Heuchera 'Chocolate Ruffles'
The chocolate brown, textured, evergreen foliage of heucheras planted to contrast against pale containers, variegated ivies or strappy-leaved sedges make this cultivar a great plant for autumn and winter. Find it in the Container Garden and along Witan Street.
Vital statistics
- Common name
- Coral flower 'Choclate Ruffles'
- Family
- Saxifragaceae
- Height & spread
- Up to 75cm (30in) x 45cm (18in)
- Form
- Perennial
- Soil
- Fertile, moist but well-drained, neutral soil
- Aspect
- Sun or partial shade
- Hardiness
- Fully hardy to -15C (5F)
Heuchera
Heuchera is a genus of about 55 species of evergreen and semi-evergreen perennials from woodland and rocky sites in North America, particularly the Rocky Mountains, and a few species from Mexico.
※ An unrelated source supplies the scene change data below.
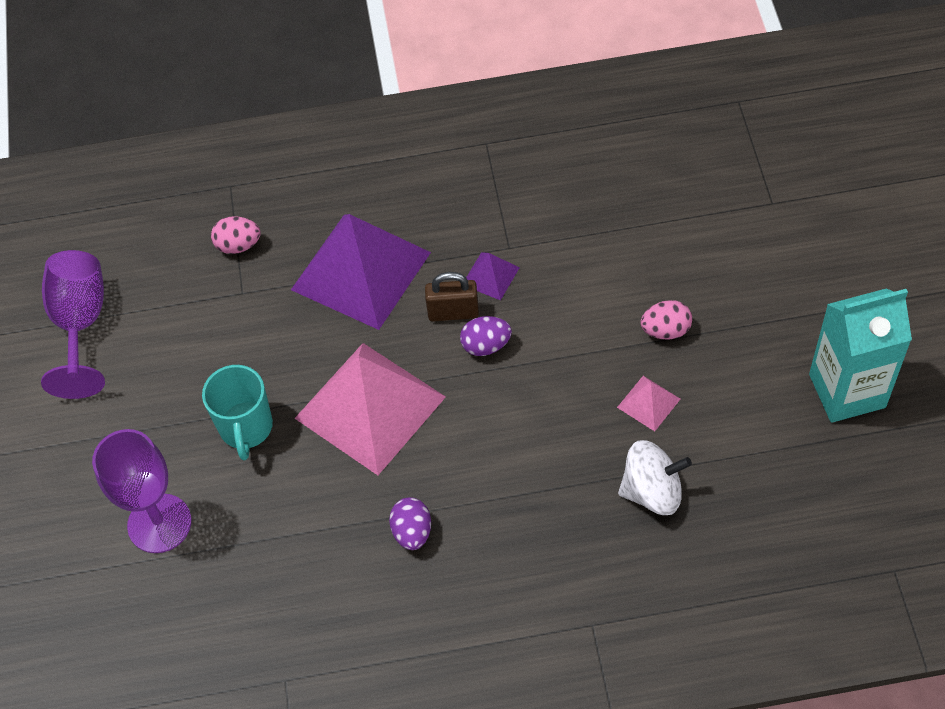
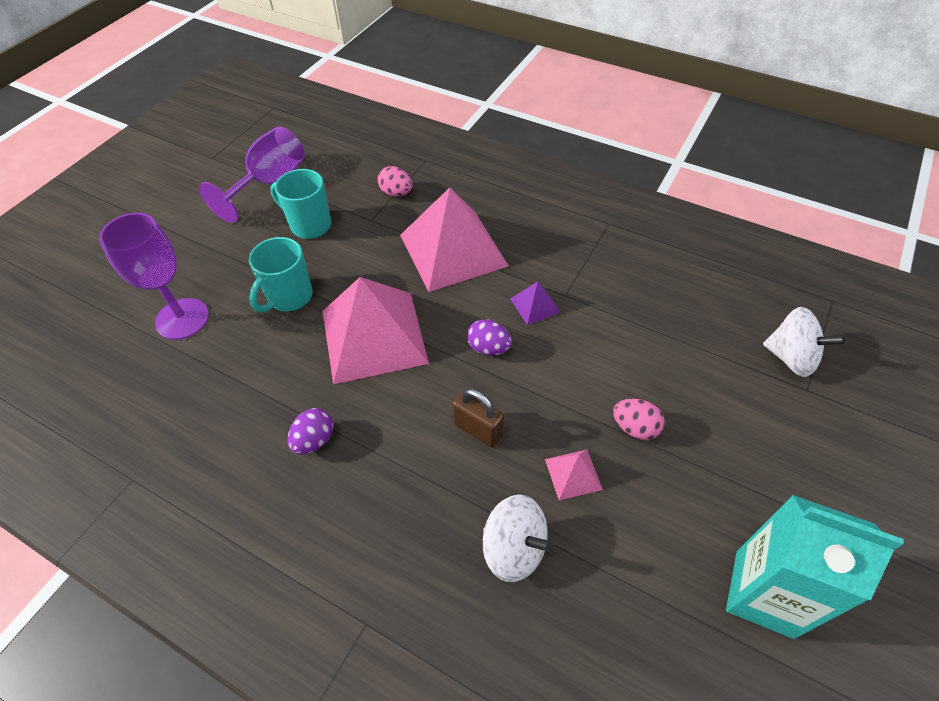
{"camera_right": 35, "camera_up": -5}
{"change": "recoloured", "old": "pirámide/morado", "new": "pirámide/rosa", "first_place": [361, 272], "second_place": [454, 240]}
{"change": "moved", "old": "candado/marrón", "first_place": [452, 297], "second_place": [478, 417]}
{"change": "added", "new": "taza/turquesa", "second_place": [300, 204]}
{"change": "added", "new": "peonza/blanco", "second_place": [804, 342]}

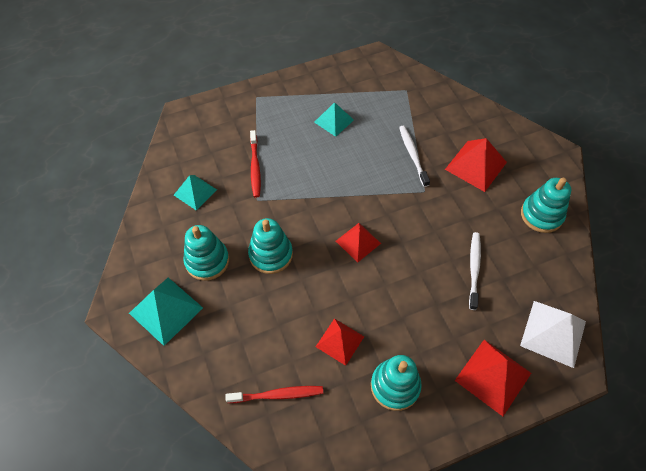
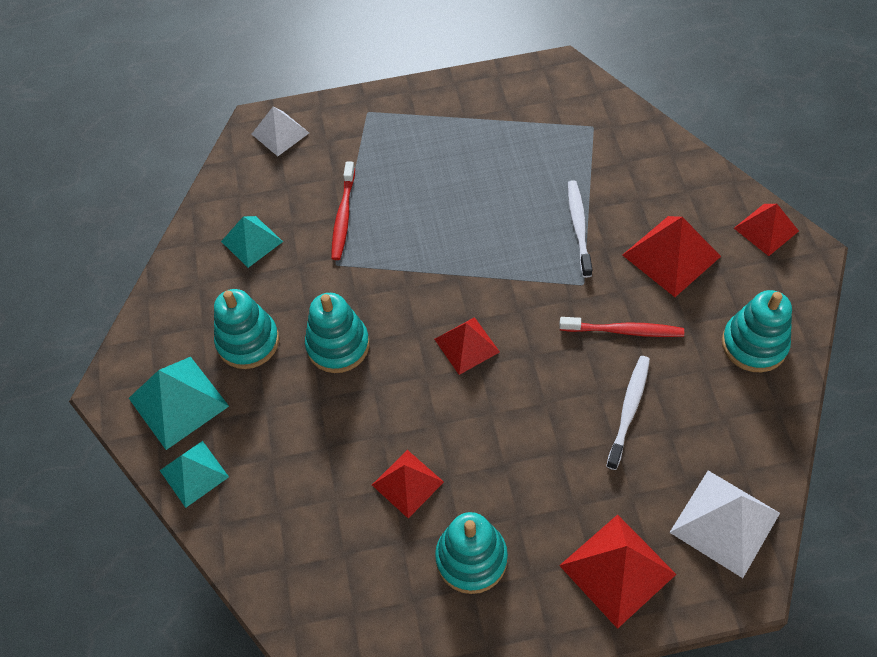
{"camera_right": 15, "camera_up": 0}
{"change": "moved", "old": "cepillo de dientes/rojo", "first_place": [274, 394], "second_place": [621, 327]}
{"change": "moved", "old": "pirámide/turquesa", "first_place": [334, 119], "second_place": [194, 474]}
{"change": "added", "new": "pirámide/blanco", "second_place": [280, 131]}
{"change": "added", "new": "pirámide/rojo", "second_place": [766, 230]}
The name Heuchera is derived from the name Johann Heinrich von Heucher, (1677 - 1747), a professor of medicine at Wittenberg in Germany.
Heucheras are grown predominantly for their brightly coloured foliage in a range of deep reds, browns, purples and greens.
Heuchera 'Chocolate Ruffles'
This plant of garden origin produces broadly ovate, deeply five to nine lobed, crinkled cocoa-brown leaves of up to 10cm long. In early summer it bears panicles of small white flowers on purple spikes. It is ideal for use as ground cover or grown in an herbaceous, mixed or shrub border.
Cultivation
Heuchera ‘Chocolate Ruffles’ should be grown in fertile, moist, but well drained soil in sun or partial shade.
Mulch annually as the woody rootstock tends to push upwards with time. Eventually, in late summer or early autumn lift or replant with the crown above the soil surface or replace with new plants.
Heucheras are vulnerable to leaf eelworms, vine weevil larvae and a gall causing infection, which may be troublesome.
Propagation
Heuchera ‘Chocolate Ruffles’ has Plant Breeders' Rights. This makes it is illegal to commercially propagate it without the necessary permission.
Species Heuchera can be propagated by seed or division. Cultivars of Heuchera can be propagated only by division as seed would not come true to type.